### EXERCISE TASKS
a - In the passage on off-taking channels and sediment control, what range is recommended for the angle of off take?
b - Resume the passage on off-taking channels and sediment control, picking up right after its final sentence.

The supplies into the off-taking channel are controlled by means of these planks or gates. The planks are used for small channels in which case manual handling is possible. The span of hand-operated gates is also limited to 8 m. Mechanically-operated gates can, however, be as wide as 20 m.

An off-taking channel tends to draw excessive quantity of sediment due to the combined effects of the following:

(i) Because of their smaller velocities, lower layers of water are more easily diverted into the off-taking channels in comparison to the upper layers of water.

(ii) The sediment concentration is generally much higher near the bed.

(iii) The sediment concentration near the banks is usually higher because of the tendency of the bottom water to move towards the banks due to the difference in central and near-bank velocities of flow.

As such, if suitable steps are not taken to check the entry of excessive sediment into the off taking channel, the off taking channel will soon be silted up and would require repeated sediment removal.

Sediment entry into the off taking channel can be controlled by causing the sediment to concentrate in the lower layers of water (i.e., near the bed of the parent channel upstream of the off taking point), and then letting only the upper layers of water enter the off taking channel. Concentration of sediment in lower layers can be increased by providing smooth bed in the parent channel upstream of the off taking point.

The smooth channel bed reduces turbulence which keeps the sediment particles in suspension. In addition, the steps which accelerate the flow velocity near the banks would also be useful. It should also be noted that the alignment of the off taking channel also affects the sediment withdrawal by the off taking channel.

Hence, the alignment of the off taking distributary channel with respect to the parent channel needs careful consideration. The angle of off take may be kept between 60° and 80° to prevent excessive sediment withdrawal by the off taking channel. For all important works, the alignment of off taking channels should be fixed on the basis of model studies.

For the purpose of regulating the discharge in the distributary, it is essential to measure the discharge for which one can use the gauge-discharge relationship of the distributary. However, this relationship is likely to change with the change in the channel regime. Hence, it is advantageous to use the head regulator as a metering structure too.

### DATA SECTION
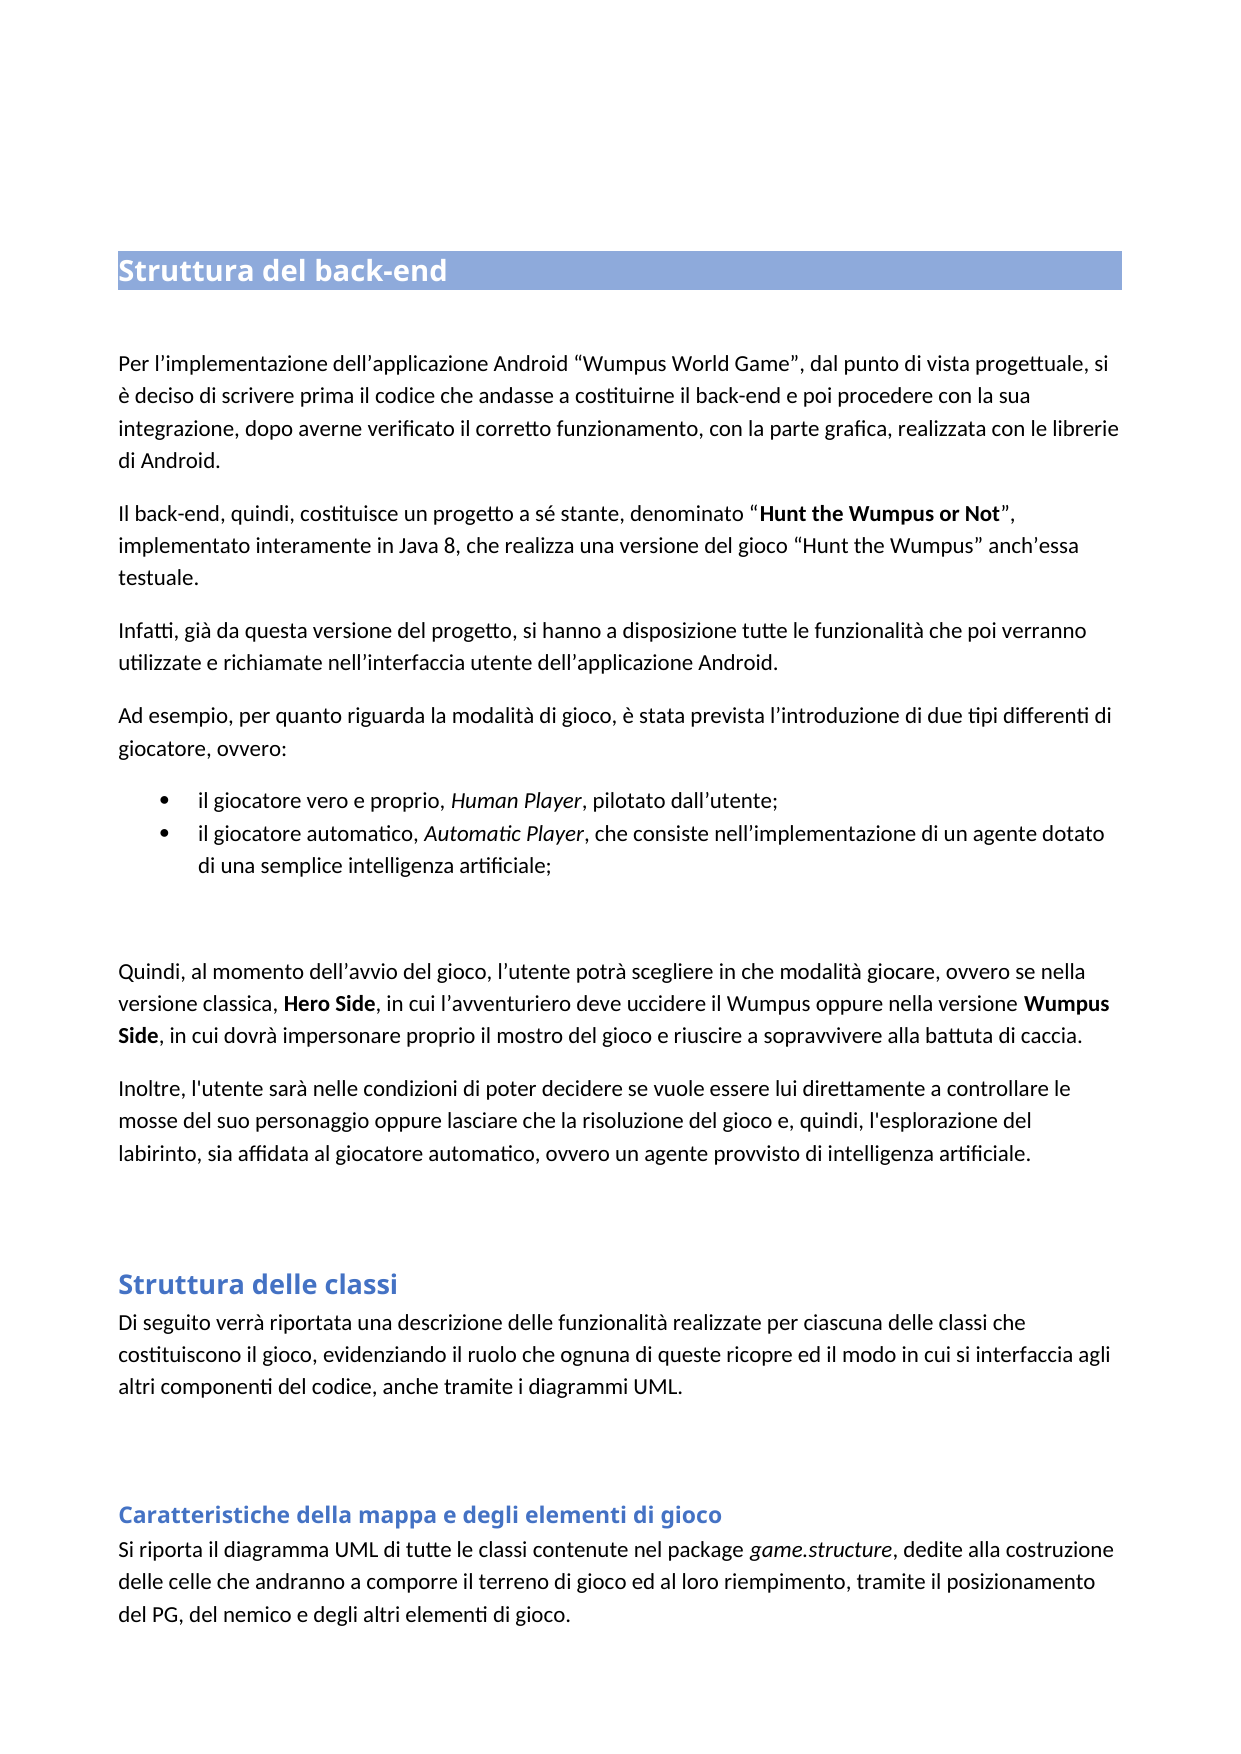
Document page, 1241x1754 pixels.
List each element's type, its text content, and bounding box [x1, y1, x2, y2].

### OUTPUTS FOR THE TASKS
a - Between 60° and 80°.

b -
Type # 3. Cross Regulator:

Cross regulator is a structure constructed across a canal to regulate the water level in the canal upstream of itself and the discharge passing downstream of it for one or more of the following purposes:

(i) To feed off taking canals located upstream of the cross regulator.

(ii) To escape water from canals in conjunction with escapes.

(iii) To control water surface slopes in conjunction with falls for bringing the canals to regime slope and section.

(iv) To control discharge at an outfall of canal into another canal or lake.

A cross regulator is generally provided downstream of an off taking channel so that the water level upstream of the regulator can be raised, whenever necessary, to enable the off taking channel draw its required supply even if the main channel is carrying low supply.

The need of a cross regulator is essential for all irrigation systems which supply water to distributaries and field channels by rotation and, therefore, require to provide full supplies to the distributaries even if the parent channel is carrying low supplies. Cross regulators may be combined with bridges and falls for economic and other special considerations.

Type # 4. Canal Escape:

Canal escape is a structure to dispose of surplus or excess water from a canal. A canal escape essentially serves as a safety valve for the canal system. It provides protection of the canal against possible damage due to excess sup­plies which may be on account of either a mistake in releasing water at head-works, or a heavy rainfall due to which there may be sudden reduction in demand and the cultivators, therefore, close their outlets.

The excess supply makes the canal banks vulnerable to breaches or dangerous leaks and, hence, provision for disposing of excess supply in the form of canal escapes at suitable intervals along the canal is desirable. Besides, emptying of canal for repairs and maintenance and removing a part of sediment deposited in the canal can also be carried out with the help of the canal escapes.

The escapes are usually of the following types:

(i) Weir or surface escape:

These are weirs or flush escapes constructed either in masonry or concrete with or without crest shutters which are capable of disposing of surplus water from the canal.

(ii) Sluice escapes:

Sluices are also used as surplus escapes. These sluices can empty the canal for repairs and maintenance and, in some cases, act as scouring sluices to facilitate removal of sediment. Location of escape depends on the availability of suitable drains, depres­sions or rivers with their bed level at or below the canal bed level for disposing surplus water through the escapes, directly or through an escape channel.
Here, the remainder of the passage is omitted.